Nel tempo ci sono stati altri tentativi di colmare il vuoto legislativo, fra cui i factsheet pubblicati nel 2021 da INAIL della serie “Ambienti confinati e/o sospetti di inquinamento e assimilabili”: il documento sottolinea l’importanza dell’addestramento sul campo nella formazione degli operatori in spazi confinati e descrive le operazioni e le procedure che dovrebbero essere simulate, incluse le procedure di emergenza. Tutto ciò al fine di avere un riscontro effettivo ed immediato sul campo della conoscenza acquisita dal personale formato.

In questo contesto, la realtà virtuale permette di simulare sul campo una grande varietà di situazioni e di addestrare i lavoratori agli scenari più disparati, senza avere necessariamente tutte le dotazioni fisiche.

Il documento stesso afferma che, utilizzando i simulatori virtuali, gli utenti sono in grado di:

  1. effettuare valutazioni e scelte appropriate;
  2. fare una panoramica della situazione, considerando le condizioni del momento e il rischio correlato;
  3. esercitarsi a stimare il rischio potenziale correlato all’evoluzione della situazione;
  4. operare facilmente e in modo coordinato con le altre persone coinvolte nella simulazione (formazione cooperativa);
  5. definire l’azione da intraprendere considerando anche gli aspetti procedurali in un’evoluzione dinamica dello scenario;
  6. sperimentare scenari reali grazie all’uso di ambienti virtuali e tecnologie immersive (ad es. display montati sui caschi);
  7. allenarsi a reagire a contingenze e fallimenti generati stocasticamente (cioè guasti, incendi, esplosioni, ecc.);
  8. considerare i vincoli e le condizioni al contorno (disponibilità delle risorse, condizioni meteorologiche, ecc.).

Più recentemente, nell’art. 20 del decreto-legge del 30 aprile 2022 n. 36, i dispositivi di visione immersiva e realtà aumentata vengono indicati come possibili strumenti per il contrasto del fenomeno infortunistico nell’esecuzione del Piano nazionale di ripresa e resilienza e per il miglioramento degli standard di salute e sicurezza sui luoghi di lavoro.
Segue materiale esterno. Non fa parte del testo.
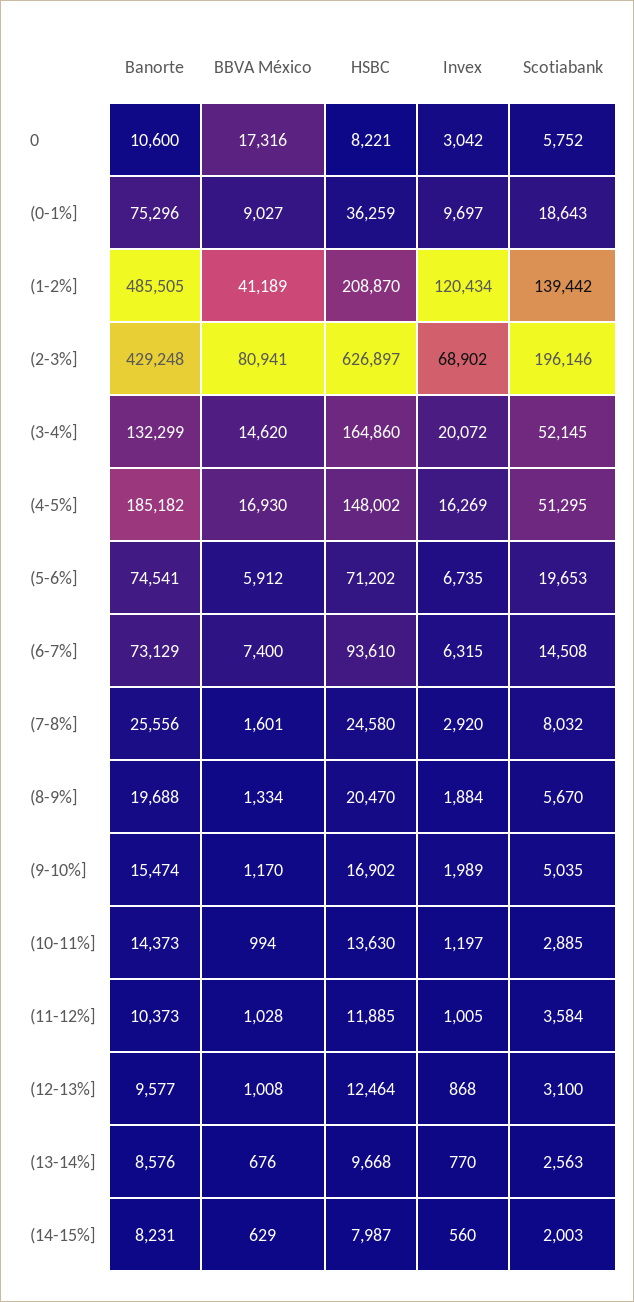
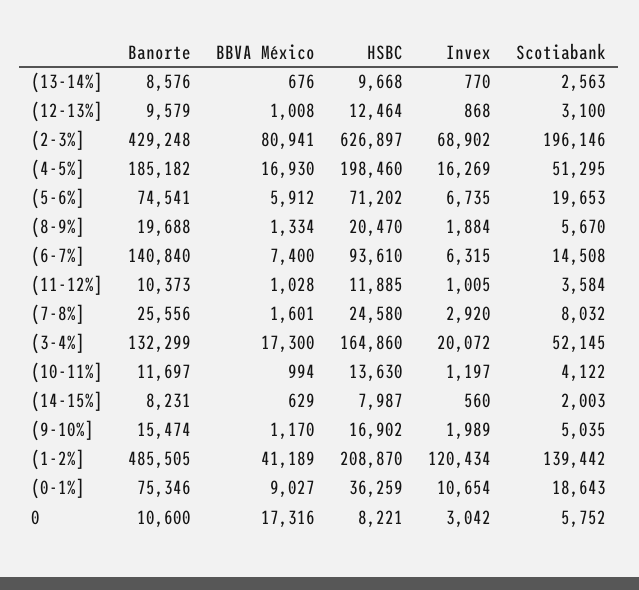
Banorte, (0-1%]: 75296 -> 75346
Invex, (0-1%]: 9697 -> 10654
BBVA México, (3-4%]: 14620 -> 17300
HSBC, (4-5%]: 148002 -> 198460
Banorte, (6-7%]: 73129 -> 140840
Banorte, (10-11%]: 14373 -> 11697
Scotiabank, (10-11%]: 2885 -> 4122
Banorte, (12-13%]: 9577 -> 9579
Nella bozza definitiva dell’Accordo Stato-Regioni, che circola da giugno di quest’anno, finalmente si fa riferimento a queste tecnologie, ma le configura più come modalità da affiancare alle prove pratiche previste dallo stesso accordo. Il documento prevede, inoltre, un aggiornamento quinquennale della prova pratica, di almeno 4 ore.

Conclusioni

Quando si parla di lavoratori che operano in ambienti confinati e/o sospetti di inquinamento, il livello di rischio che comporta questa attività ci deve portare a non lasciare nulla al caso nella programmazione di formazione e addestramento. Di conseguenza, al di là di quanto verrà poi effettivamente riportato nella pubblicazione ufficiale dell’accordo, è auspicabile sfruttare tutti gli strumenti di simulazione a disposizione, anche la realtà virtuale, già diffusa sul mercato.

Infine, è indispensabile ripetere periodicamente delle simulazioni, valutando se opportuno applicare una frequenza e una durata maggiore di quanto verrà previsto dalla normativa.